- Berlijnplein 300, Leidsche Rijn, Utrecht

Information
- Type: Secondary school (offers MAVO, HAVO, and VWO (primary school teaching also available for children 10 and over))
- Established: 2015
- Rector: Richard van den Berg
- Enrollment: 1075
- Website: Academie Tien

= Academie Tien =

Academie Tien (Note: Academy Ten) (stylized as ACADEMİE TİEN), originally Mavo Tien, is a Dutch primary and secondary school located in Leidsche Rijn, Utrecht. Originally opening in 2015 as Mavo Tien, they rebranded to Academie Tien in 2018 and have expanded to have over 1000 students as of 2024. They offer teaching on the MAVO, HAVO and VWO levels, as well as on the primary school level for children 10 and over.

== History ==

=== Mavo Tien ===
The school officially opened in 2015 as Mavo Tien, which only offered education to students in the MAVO level. There were originally only 73 students making up 3 classes and 8 teachers, with around 600 others applying to become teachers. The school immediately wished to expand to include education in the HAVO level.

=== Academie Tien ===
On 1 August 2018, the school changed its name to Academie Tien and started enrolling students in the HAVO and VWO levels, opening its new website on 6 November. The school originally intended to move to the Berlijnplein with its rebranding, though they were only able to move in 2023.

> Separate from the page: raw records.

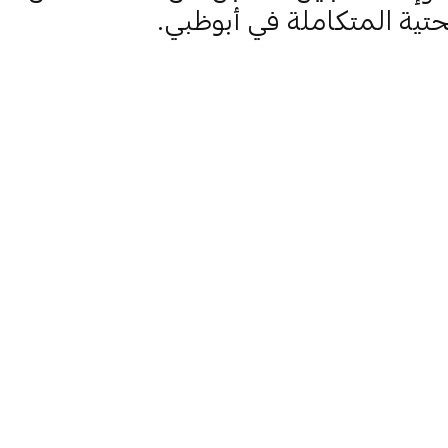
تحتية المتكاملة في أبوظبي.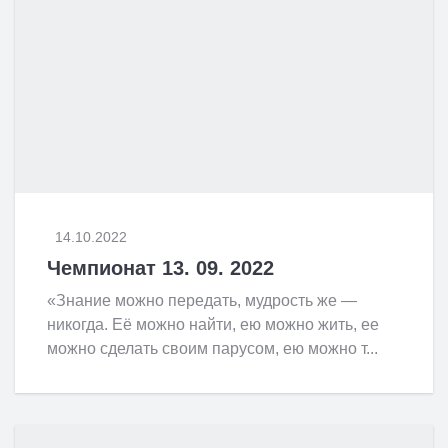
14.10.2022
Чемпионат 13. 09. 2022
«Знание можно передать, мудрость же —
никогда. Её можно найти, ею можно жить, ее
можно сделать своим парусом, ею можно т...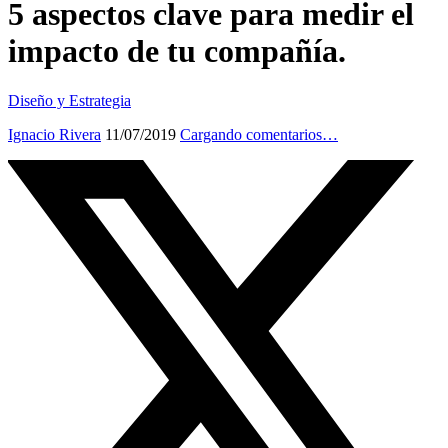
5 aspectos clave para medir el
impacto de tu compañía.
Diseño y Estrategia
Ignacio Rivera
11/07/2019
Cargando comentarios…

In 2024, the school had 1075 students in total, including primary school students. The school is part of Nuovo, a Dutch organisation managing multiple schools in the Netherlands.

Currently, the school offers teaching on the MAVO, HAVO and VWO levels, as well as on the primary school level for children 10 and over. They have entirely banned mobile phone usage.

Since 1 August 2024, Richard van den Berg has been the rector of the school, replacing Albert Wijnsma.

== Grading ==
The school does not grade students using numbers, which is unusual to Dutch secondary schools. Instead, they use three terms: ontwikkeling (failed), beheerst (passed), and expert (good).